El acto es emocionante. Se te humedecen un poco los ojos cuando agradeces, sobre todo a Raquel. Y también cuando te acuerdas de ciertas personas que te han acompañado y ya no están. Después, celebráis. Coméis y bebéis. Primero con la comisión, luego con amigos. Y la noche se alarga. Llegas a casa ebrio, pero con la sonrisa en la boca.

*

Al día siguiente, todavía con resaca, te acercas al tardeo que organizan tus amigos en Luminata. Pasas casi toda la tarde pegado a Mar, a quien hace tiempo que no veías. También el pasado regresa. Las conversaciones, la memoria. Verla a ella también te lleva a tu novela y, ahora, a la película. Eres tú, pero a la vez eres también un personaje literario. Ficción y realidad, entrelazadas. Estás cansado y el cuerpo apenas te obedece, pero tú quieres estar ahí. Toda la noche. La tormenta de arena es hoy tu banda sonora.

*

El domingo, para terminar la ronda de celebraciones, fiesta de jubilación de tu cuñada. Te reúnes con tus hermanos y la familia. La cabeza apenas te funciona. Pero te emociona el reencuentro. Todo tiene la estructura de la ficción. La culminación de una carrera, la conclusión de una historia, el sentido del pasado. Y también Lo que permanece, como titula Margarita Leoz. Aunque esa permanencia sea apenas una imagen flotante.

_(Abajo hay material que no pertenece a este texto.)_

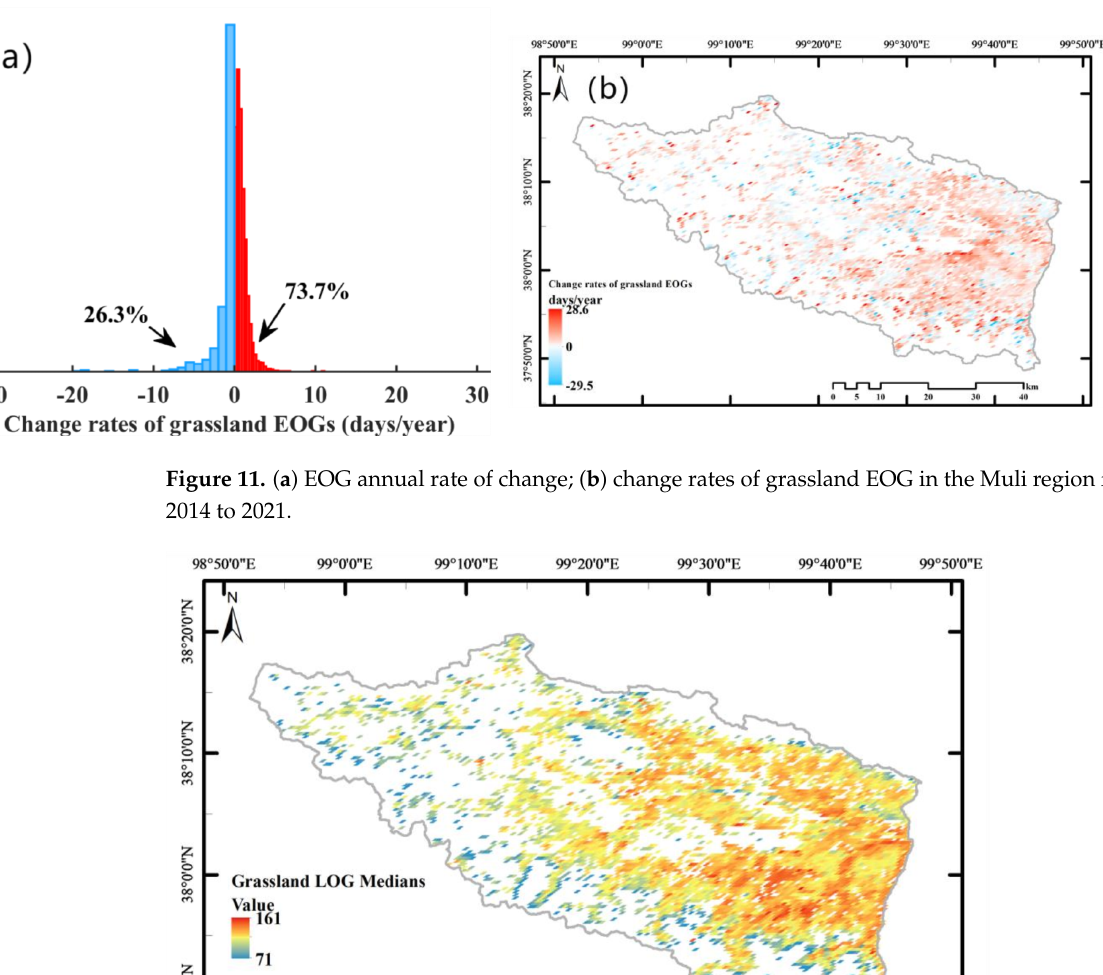
Figure 10. EOG average in the Muli region from 2014 to 2021.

Eso es lo que ocurre de nuevo cuando, por la tarde, tratando de encontrar localizaciones para la película en Google Earth, navegas por los carriles de la huerta. Por curiosidad, buscas allí la que fue tu casa, que vendiste a tu sobrino para que construyera la suya. Todavía tienes clavadas en la retina las imágenes del derribo. Haces zoom poco a poco para ver cómo está ahora, y, como si fuera un fallo del sistema, descubres que en la imagen de Google Earth —a diferencia de la que antes habías visto en Google Maps— la casa del pasado sigue en pie. Apenas son píxeles y polígonos, pero ves de nuevo tu casa. El patio, las palmeras, el techo de tu habitación. Te da un vuelco el corazón. Y no puedes evitar hacer una captura de pantalla y quedarte allí un rato mirando. Imaginas que en algún momento esa imagen se borrará para siempre, cuando Google renueve sus fotos del globo. Pero mientras tanto, tu casa sigue allí. Es lo que permanece. En ese tiempo suspendido que no es un aquí, ni un ayer, ni un para siempre. Tu casa, donde todo aquel pasado sucedió, donde fuiste feliz y también lo contrario. Un fantasma pixelado que desata el llanto y despierta la memoria.